There are several ways to express summaries in mathematics and statistics using measures of major trends, such as using a simple formula. Mean, median, mode and range of central tendencies are crucial metrics of the primary orientations.
If you look at the data set’s mean, for example, you may get a rough idea of what the data is about, and you may use two or more numbers to calculate the mean.
The Arithmetic Mean (AM), Geometric Mean (GM), and Harmonic Mean (HM) are three examples of means (HM). This article will cover the definition, formula, qualities, applications, and connection between AM, GM, and HM. Applying such factors for comparison will help in ensuring a comprehensive understanding of the three concepts.
Here, we will understand the relationship between AM, GM and HM with the help of examples and formulae.
Mathematical definition of the Geometric mean
In mathematics, the Geometric Mean (GM) is a term that refers to the average value that represents the central tendency of a collection of numbers by taking the product of the significance of the numbers into account.
There are several different ways to calculate the geometric mean for a set of two numbers, such as the product of 3 and 1. Assuming that n is the total number of data values in the set, we multiply the numbers and then extract the nth root.
In other words, the geometric mean is defined by taking the product of all n numbers, then taking the nth root. The arithmetic mean does not match the geometric mean.
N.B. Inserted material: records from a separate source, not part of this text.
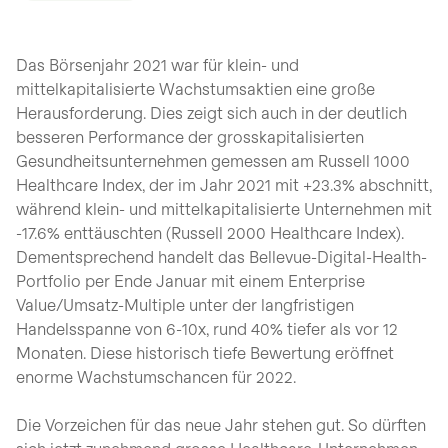
Das Börsenjahr 2021 war für klein- und
mittelkapitalisierte Wachstumsaktien eine große
Herausforderung. Dies zeigt sich auch in der deutlich
besseren Performance der grosskapitalisierten
Gesundheitsunternehmen gemessen am Russell 1000
Healthcare Index, der im Jahr 2021 mit +23.3% abschnitt,
während klein- und mittelkapitalisierte Unternehmen mit
-17.6% enttäuschten (Russell 2000 Healthcare Index).
Dementsprechend handelt das Bellevue-Digital-Health-
Portfolio per Ende Januar mit einem Enterprise
Value/Umsatz-Multiple unter der langfristigen
Handelsspanne von 6-10x, rund 40% tiefer als vor 12
Monaten. Diese historisch tiefe Bewertung eröffnet
enorme Wachstumschancen für 2022.
Die Vorzeichen für das neue Jahr stehen gut. So dürften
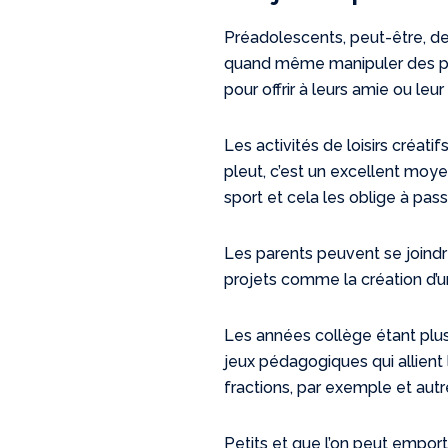
Préadolescents, peut-être, de
quand même manipuler des perl
pour offrir à leurs amie ou 
Les activités de loisirs créati
pleut, c’est un excellent moyen
sport et cela les oblige à pa
Les parents peuvent se joindre
projets comme la création d’un
Les années collège étant plus d
jeux pédagogiques qui allient 
fractions, par exemple et autr
Petits et que l’on peut emport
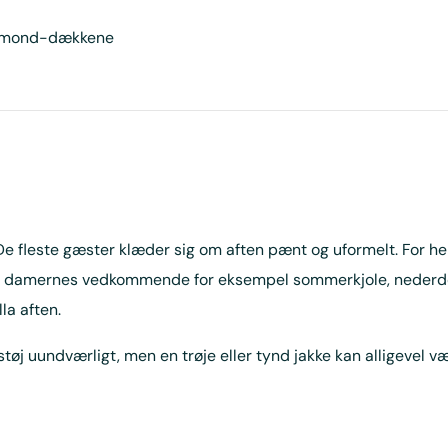
iamond-dækkene
 De fleste gæster klæder sig om aften pænt og uformelt. For
or damernes vedkommende for eksempel sommerkjole, nederdel, 
la aften.
j uundværligt, men en trøje eller tynd jakke kan alligevel 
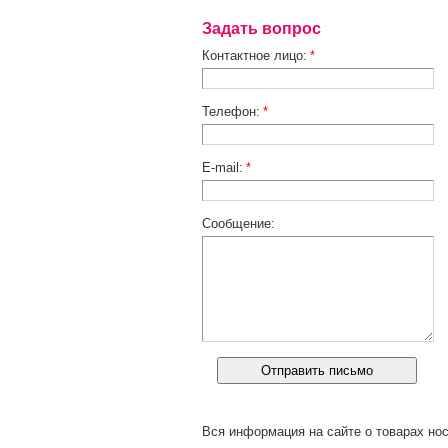
Задать вопрос
Контактное лицо:
*
Телефон:
*
E-mail:
*
Сообщение:
Вся информация на сайте о товарах нос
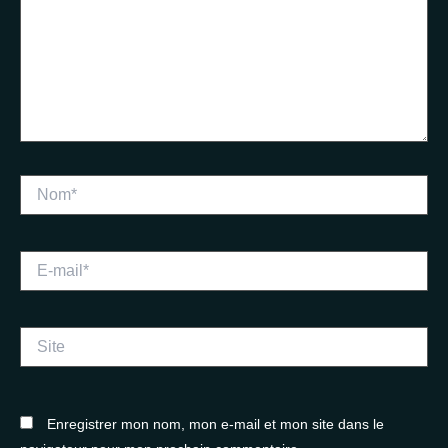
Nom*
E-
mail*
Site
Enregistrer mon nom, mon e-mail et mon site dans le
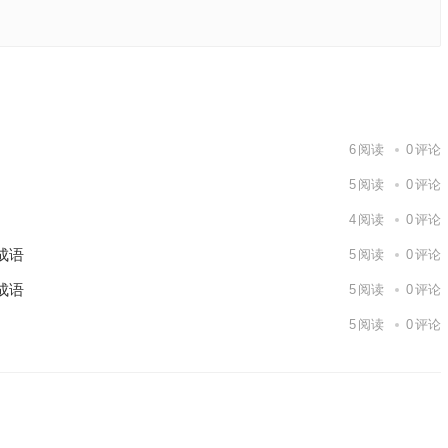
落实作答
下一篇
6
阅读
0
评论
5
阅读
0
评论
4
阅读
0
评论
成语
5
阅读
0
评论
成语
5
阅读
0
评论
5
阅读
0
评论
Arithmetic mean is calculated by summing up all values and dividing the total by the number of data points.
Using a geometric mean, on the other hand, we multiply the number of data values supplied and then divide by the radical index to get the root.
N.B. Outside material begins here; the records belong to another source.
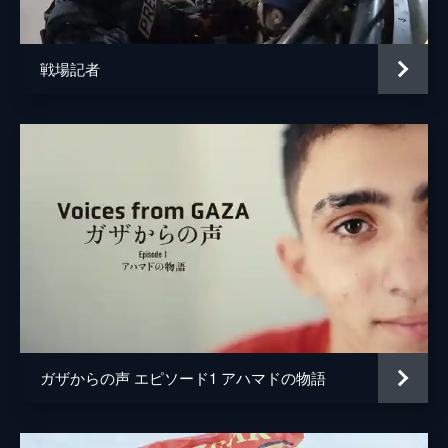
戦場記者
ガザからの声 エピソード1 アハマドの物語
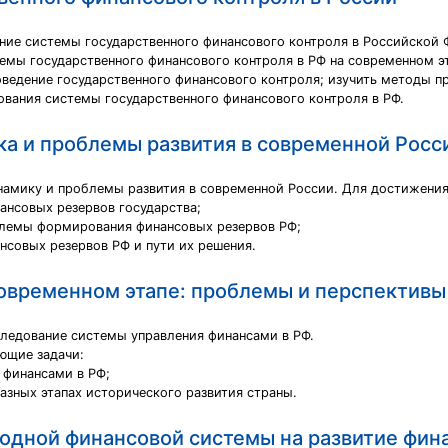
ние системы государственного финансового контроля в Российской 
емы государственного финансового контроля в РФ на современном э
оведение государственного финансового контроля; изучить методы п
ования системы государственного финансового контроля в РФ.
ка и проблемы развития в современной Росс
инамику и проблемы развития в современной России. Для достижени
ансовых резервов государства;
блемы формирования финансовых резервов РФ;
совых резервов РФ и пути их решения.
овременном этапе: проблемы и перспективы
ледование системы управления финансами в РФ.
ющие задачи:
 финансами в РФ;
разных этапах исторического развития страны.
дной финансовой системы на развитие фина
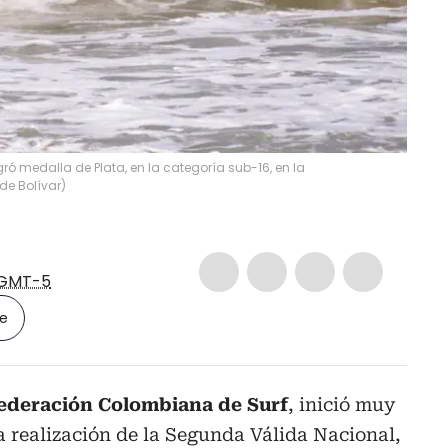
gró medalla de Plata, en la categoría sub-16, en la
de Bolívar
)
GMT-5
le
ederación Colombiana de Surf
, inició muy
la realización de la Segunda Válida Nacional,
If we have two data points, we can take the square root; if we have three data points, we can take the cube root; and if we have four data points, we can take the fourth root, and so on.
Difference Between Arithmetic Mean and Geometric Mean
|Arithmetic Mean||Geometric Mean|
|To get the arithmetic mean, divide the total number of data points in a data set by the total number of data points in a dataset and multiply the result by one hundred.||Finding it may be accomplished by multiplying all of the integers in the supplied data set and then taking the nth root of the resulting number.|
|For example, the data sets that have been provided are 5, 10, 15, and 20.The number of data points, in this case, is four.The arithmetic mean, often known as the mean, is (5 10 15 20)/4.50/4 = 12.5 is the mean.||Take, for example, the following data set: 4, 10, 16, 24.In this case, n=4.The G.M = 4th root of (4 10 16 24) = 4th root of 15360 G.M = 11.13 is obtained as a result of this formula.|
To understand the relationship between AM, GM, and HM, we must first understand the formulae for these three sorts of mean values.
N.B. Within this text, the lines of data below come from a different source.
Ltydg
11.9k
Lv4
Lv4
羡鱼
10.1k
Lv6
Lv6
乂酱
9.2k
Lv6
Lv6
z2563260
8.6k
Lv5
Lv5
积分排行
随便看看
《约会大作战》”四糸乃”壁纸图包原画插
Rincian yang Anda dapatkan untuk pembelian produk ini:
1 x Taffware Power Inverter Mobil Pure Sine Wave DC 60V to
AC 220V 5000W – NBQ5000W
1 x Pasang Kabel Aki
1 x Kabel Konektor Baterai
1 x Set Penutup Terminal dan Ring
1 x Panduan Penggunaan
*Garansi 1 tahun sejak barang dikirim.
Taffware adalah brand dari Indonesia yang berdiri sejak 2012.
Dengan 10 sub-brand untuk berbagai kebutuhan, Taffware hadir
Based on the assumption that the variables “x” and “y” are the two integers in question and that the number of potential values is equal to 2, the solution is AM = (a b)/2.
1/AM = 2/(a b)…………………….. (1)
GM is an abbreviation for General Motors (ab)
GM2 = ab…………………… (2)
HM = [(1/a) + (1/b)] = [(1/a) + (1/b)] [(1/a) + (1/b)] = 2/[(1/a) + (1/b)]
In mathematics, the HM formula is 2[(a b)/ab].
HM = 2ab/(a + b)…………………….. (3)
As a result, if we substitute (1) and (2) for (3), we get
HM = GM2/AM
GM2 equals AM + HM
Unless, of course, there is a problem.
GM = [AM + HM]
In this example, AM, GM, and HM are all equivalent to GM2, equal to AM + HM.
The GM has several notable characteristics, including the following:
The arithmetic mean is always greater than the geometric mean for that data set for every given data collection.
There is no difference in the outcome, no matter how many GMs are substituted for each item in the data gathering.
A series’ geometric mean is the same for both series if the geometric mean is the same for both series.
The product of the geometric mean of the two series is equal to the product of the appropriate components of the GM in both series.
The geometric mean may be utilised in several contexts.
For the sake of this discussion, the GM assumes that data may be conceived of as a scaling factor in real life. Before anything else, we need to know when the G-Matrix is appropriate to employ. They should only be used for positive values, according to the general view.
One of the most common uses of this technique is to collect integers with exponentially increasing values. We won’t use zero or negative numbers in our calculations since there will be no such values to work with.
The geometric mean has several benefits, and it is employed in a variety of contexts. Here are a few real-world examples of how you may put them to use:
It is featured in indexes of the stock market. It is vital to highlight that many of the value line indices used by finance departments are based on data from General Motors, which should be noted.
This component is used to compute the portfolio’s yearly return on investment, expressed as a percentage. It is used to determine average growth rates for financial purposes, also known as the compounded annual growth rate (CAGR).
Aside from these applications, it is also used in investigations involving cell division and bacterial growth.
This article provided an overview of the many aspects of the relationship between the AM GM and the General Manager. We hope that you have gotten a better grasp of various issues due to reading this article.